Assigning Script Variables

Before the script can run, we need to assign its variables in Unity so that the script and UI elements can talk to each other.

To assign the variables:

  1. In the Hierarchy, select the Segmentation Manager GameObject.
  2. In the Inspector window, assign the variables in the SemanticQuerying script Component by dragging and dropping each item to its respective field:
    1. The scene's MainCamera to the Camera Man field;
    2. The SegmentationManager object to the Segmentation Man field;
    3. The Text-TMP object to the Text field;
    4. The RawImage object to the Image field;
    5. SemanticMaterial from the Assets directory to the Material field.

Build and Test

Once you have added the script and populated it with code, build to your device and test. Your output should look something like this:

Viewing semantic information in an AR app

Appendix: How Does the Query Script Work?

What's On The Screen?

The core of the querying script checks the center of the screen on every frame. We pass (Screen.width/2, Screen.height/2) to ARSemanticSegmentationManager.GetChannelNamesAt to define the query target as the center point, then pass the output to the UI text element.

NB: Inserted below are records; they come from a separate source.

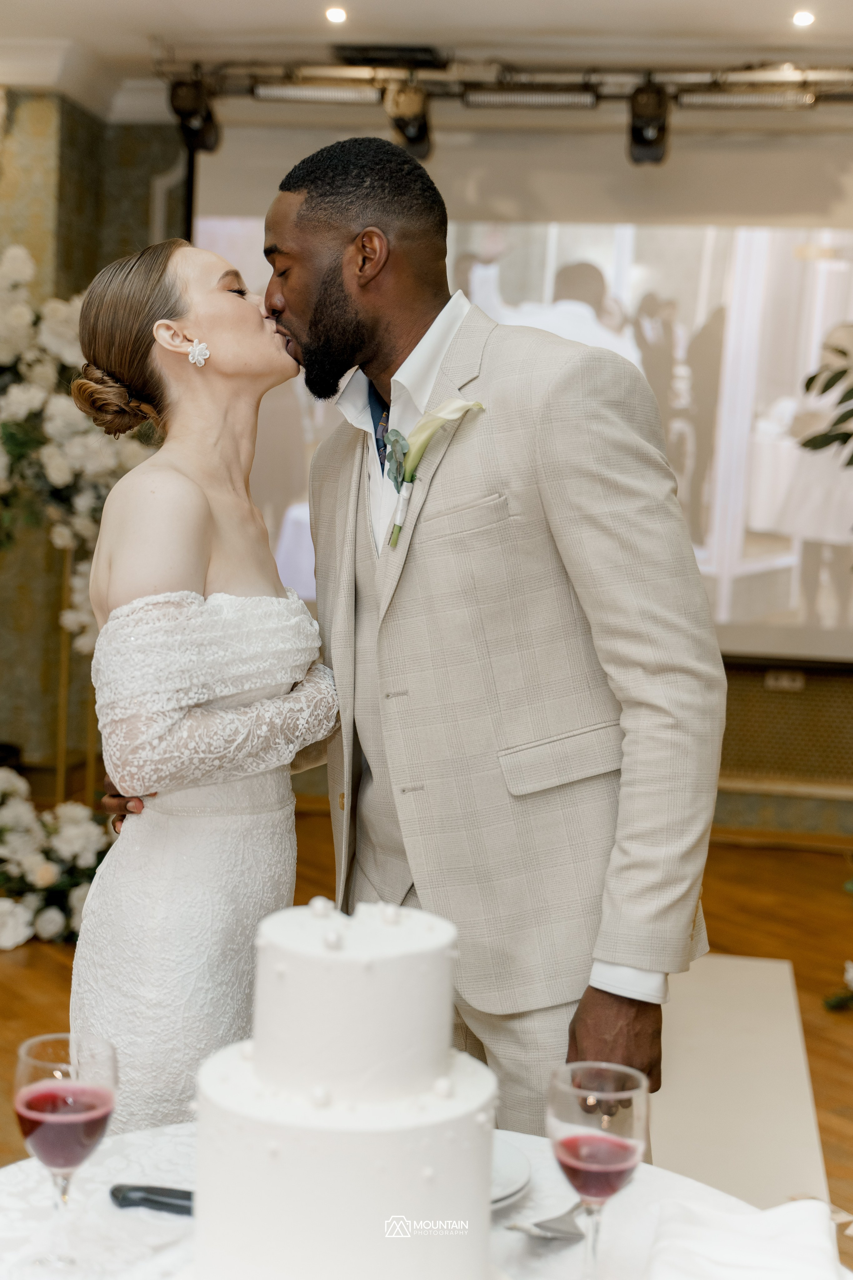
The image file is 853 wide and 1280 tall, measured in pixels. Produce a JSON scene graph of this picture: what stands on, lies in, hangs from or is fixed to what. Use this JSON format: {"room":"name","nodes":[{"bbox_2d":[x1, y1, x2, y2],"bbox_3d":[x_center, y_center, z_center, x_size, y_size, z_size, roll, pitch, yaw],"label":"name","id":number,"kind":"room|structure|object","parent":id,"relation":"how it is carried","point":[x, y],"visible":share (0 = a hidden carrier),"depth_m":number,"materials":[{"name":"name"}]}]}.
{"room":"event hall","nodes":[
{"label":"event hall","id":0,"kind":"room"},
{"bbox_2d":[0,0,852,124],"bbox_3d":[-0.209,-1.974,3.635,7.119,0.137,6.665,2,5,8],"label":"ceiling","id":1,"kind":"structure","parent":0,"point":[170,21],"depth_m":5.73,"materials":[{"name":"white paint"}]},
{"bbox_2d":[324,5,347,23],"bbox_3d":[-0.300,-2.081,5.559,0.110,0.018,0.115,2,5,8],"label":"ceiling light","id":2,"kind":"object","parent":1,"relation":"in","point":[337,16],"visible":0.96,"depth_m":5.55,"materials":[{"name":"white"}]},
{"bbox_2d":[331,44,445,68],"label":"ceiling vent","id":3,"kind":"object","parent":1,"relation":"in","point":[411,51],"visible":0.87,"depth_m":6.04,"materials":[{"name":"black"}]},
{"bbox_2d":[175,55,851,127],"bbox_3d":[0.765,-2.034,6.035,3.612,0.228,0.337,2,5,8],"label":"lighting truss","id":4,"kind":"object","parent":1,"relation":"hanging from","point":[760,81],"visible":0.93,"depth_m":6.08,"materials":[{"name":"silver metal"}]},
{"bbox_2d":[169,76,219,152],"bbox_3d":[-0.836,-1.909,6.048,0.165,0.266,0.222,2,5,8],"label":"stage light","id":5,"kind":"object","parent":4,"relation":"hanging from","point":[185,103],"visible":0.91,"depth_m":5.99,"materials":[{"name":"black metal"}]},
{"bbox_2d":[385,81,433,159],"bbox_3d":[-0.052,-1.881,6.003,0.169,0.259,0.248,2,5,8],"label":"stage light","id":6,"kind":"object","parent":4,"relation":"hanging from","point":[419,134],"visible":0.85,"depth_m":5.93,"materials":[{"name":"black metal"}]},
{"bbox_2d":[626,83,670,164],"bbox_3d":[0.781,-1.811,5.844,0.150,0.271,0.242,2,5,8],"label":"stage light","id":7,"kind":"object","parent":4,"relation":"hanging from","point":[655,103],"visible":0.96,"depth_m":5.78,"materials":[{"name":"black metal"}]},
{"bbox_2d":[791,9,815,27],"bbox_3d":[1.232,-2.025,5.440,0.113,0.020,0.116,2,5,8],"label":"ceiling light","id":8,"kind":"object","parent":1,"relation":"in","point":[802,18],"visible":0.96,"depth_m":5.44,"materials":[{"name":"white"}]},
{"bbox_2d":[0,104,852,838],"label":"wall","id":9,"kind":"structure","parent":0,"point":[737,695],"depth_m":6.78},
{"bbox_2d":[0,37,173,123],"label":"crown molding","id":10,"kind":"structure","parent":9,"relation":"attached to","point":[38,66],"depth_m":6.41,"materials":[{"name":"white paint"}]},
{"bbox_2d":[188,113,852,662],"bbox_3d":[0.726,-1.025,6.732,3.404,2.098,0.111,2,5,8],"label":"projection screen","id":11,"kind":"object","parent":9,"relation":"attached to","point":[735,587],"visible":0.71,"depth_m":6.65,"materials":[{"name":"white"}]},
{"bbox_2d":[764,667,805,690],"bbox_3d":[1.423,0.152,6.608,0.132,0.073,0.020,2,5,8],"label":"wall socket","id":12,"kind":"object","parent":9,"relation":"attached to","point":[784,682],"visible":0.95,"depth_m":6.60,"materials":[{"name":"white"}]},
{"bbox_2d":[0,804,852,1251],"bbox_3d":[-0.333,1.128,3.602,7.091,0.104,7.426,2,5,8],"label":"floor","id":13,"kind":"structure","parent":0,"point":[55,968],"depth_m":5.22,"materials":[{"name":"brown wood"}]},
{"bbox_2d":[0,766,110,949],"bbox_3d":[-1.352,0.653,5.206,1.100,0.486,0.911,2,5,8],"label":"flower arrangement","id":14,"kind":"object","parent":13,"relation":"on","point":[80,832],"visible":0.86,"depth_m":5.09,"materials":[{"name":"white plant"}]},
{"bbox_2d":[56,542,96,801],"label":"stand","id":15,"kind":"object","parent":13,"relation":"on","point":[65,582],"visible":0.4,"depth_m":6.08,"materials":[{"name":"gold metal"}]},
{"bbox_2d":[0,244,148,651],"bbox_3d":[-1.468,-0.606,5.616,1.281,1.484,0.719,2,5,8],"label":"flower arrangement","id":16,"kind":"object","parent":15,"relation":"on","point":[80,449],"visible":0.75,"depth_m":5.55,"materials":[{"name":"white plant"}]},
{"bbox_2d":[61,233,343,1120],"bbox_3d":[-0.327,0.278,2.540,0.466,1.648,0.854,2,5,8],"label":"woman","id":17,"kind":"object","parent":13,"relation":"on","point":[222,557],"visible":0.76,"depth_m":2.28},
{"bbox_2d":[0,1119,848,1279],"bbox_3d":[-0.060,0.927,1.404,1.075,0.726,1.090,2,5,8],"label":"round table","id":18,"kind":"object","parent":13,"relation":"on","point":[113,1158],"visible":0.49,"depth_m":1.57,"materials":[{"name":"white fabric"}]},
{"bbox_2d":[13,1030,116,1275],"bbox_3d":[-0.306,0.440,1.409,0.086,0.201,0.087,2,5,8],"label":"wine glass","id":19,"kind":"object","parent":18,"relation":"on","point":[48,1083],"visible":0.99,"depth_m":1.39,"materials":[{"name":"glass"}]},
{"bbox_2d":[109,1183,194,1214],"bbox_3d":[-0.200,0.520,1.542,0.210,0.014,0.030,2,5,8],"label":"knife","id":20,"kind":"object","parent":18,"relation":"on","point":[145,1191],"visible":0.51,"depth_m":1.54,"materials":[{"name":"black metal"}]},
{"bbox_2d":[193,892,499,1279],"bbox_3d":[-0.059,0.367,1.377,0.297,0.339,0.307,2,5,8],"label":"cake","id":21,"kind":"object","parent":18,"relation":"on","point":[439,1060],"visible":0.98,"depth_m":1.28,"materials":[{"name":"white food"}]},
{"bbox_2d":[490,1134,531,1210],"bbox_3d":[-0.017,0.522,1.623,0.251,0.023,0.253,2,5,8],"label":"plate","id":22,"kind":"object","parent":18,"relation":"on","point":[508,1161],"visible":0.16,"depth_m":1.63,"materials":[{"name":"white ceramic"}]},
{"bbox_2d":[504,1201,587,1241],"bbox_3d":[0.141,0.532,1.569,0.031,0.012,0.193,5,6,38],"label":"fork","id":23,"kind":"object","parent":18,"relation":"on","point":[541,1226],"visible":0.65,"depth_m":1.53,"materials":[{"name":"silver metal"}]},
{"bbox_2d":[548,1059,648,1276],"bbox_3d":[0.138,0.452,1.360,0.086,0.204,0.086,2,5,8],"label":"wine glass","id":24,"kind":"object","parent":18,"relation":"on","point":[628,1140],"visible":0.99,"depth_m":1.34,"materials":[{"name":"clear glass"}]},
{"bbox_2d":[642,1194,847,1279],"bbox_3d":[0.276,0.524,1.405,0.198,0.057,0.238,2,5,8],"label":"napkin","id":25,"kind":"object","parent":18,"relation":"on","point":[762,1216],"visible":1,"depth_m":1.42,"materials":[{"name":"white fabric"}]},
{"bbox_2d":[647,954,832,1214],"bbox_3d":[0.288,1.067,3.673,1.309,0.011,2.852,2,5,8],"label":"rug","id":26,"kind":"object","parent":13,"relation":"on","point":[737,973],"visible":0.39,"depth_m":3.89,"materials":[{"name":"carpet"}]},
{"bbox_2d":[255,137,723,1150],"bbox_3d":[0.051,0.230,2.351,0.624,1.810,0.652,2,5,8],"label":"man","id":27,"kind":"object","parent":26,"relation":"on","point":[317,276],"visible":0.86,"depth_m":2.14},
{"bbox_2d":[796,326,852,464],"bbox_3d":[1.767,-0.225,5.409,1.199,2.031,1.162,2,5,8],"label":"plant","id":28,"kind":"object","parent":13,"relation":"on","point":[807,387],"visible":1,"depth_m":5.52,"materials":[{"name":"green plant"}]},
{"bbox_2d":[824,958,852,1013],"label":"flower","id":29,"kind":"object","parent":13,"relation":"on","point":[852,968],"visible":1,"depth_m":4.56,"materials":[{"name":"plant"}]},
{"bbox_2d":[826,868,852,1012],"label":"plant","id":30,"kind":"object","parent":13,"relation":"on","point":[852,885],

Click here to reveal the channel names snippet
using Niantic.Lightship.AR.ARFoundation;
using TMPro;
using UnityEngine;

public class SemanticQuerying : MonoBehaviour
{
public ARSemanticSegmentationManager _semanticMan;
public TMP_Text _text;

void Update()
{
if (!_semanticMan.subsystem.running)
{
return;
}

var list = _semanticMan.GetChannelNamesAt(Screen.width / 2, Screen.height / 2);
_text.text="";
foreach (var i in list)
_text.text += i;
}
}

Highlighting the Semantic Class

Using GetSemanticChannelTexture, we can get the texture for the semantic channel we're looking at and output the results to the RawImage UI element. Because this function outputs a Matrix4x4 texture, we then transform it in the shader, as explained in Adding the Alignment Shader.

Click to reveal the texture output snippet
using Niantic.Lightship.AR.ARFoundation;
using TMPro;
using UnityEngine;

public class SemanticQuerying : MonoBehaviour
{
public ARSemanticSegmentationManager _semanticMan;
public TMP_Text _text;
public RawImage _image;

void Update()
{
if (!_semanticMan.subsystem.running)
{
return;
}

var list = _semanticMan.GetChannelNamesAt(Screen.width / 2, Screen.height / 2);
_text.text="";
foreach (var i in list)
_text.text += i;

//this will highlight the class it found
if (list.Count > 0)
{
//just show the first one.
_image.texture = _semanticMan.GetSemanticChannelTexture(list[0], out mat);
}
}
}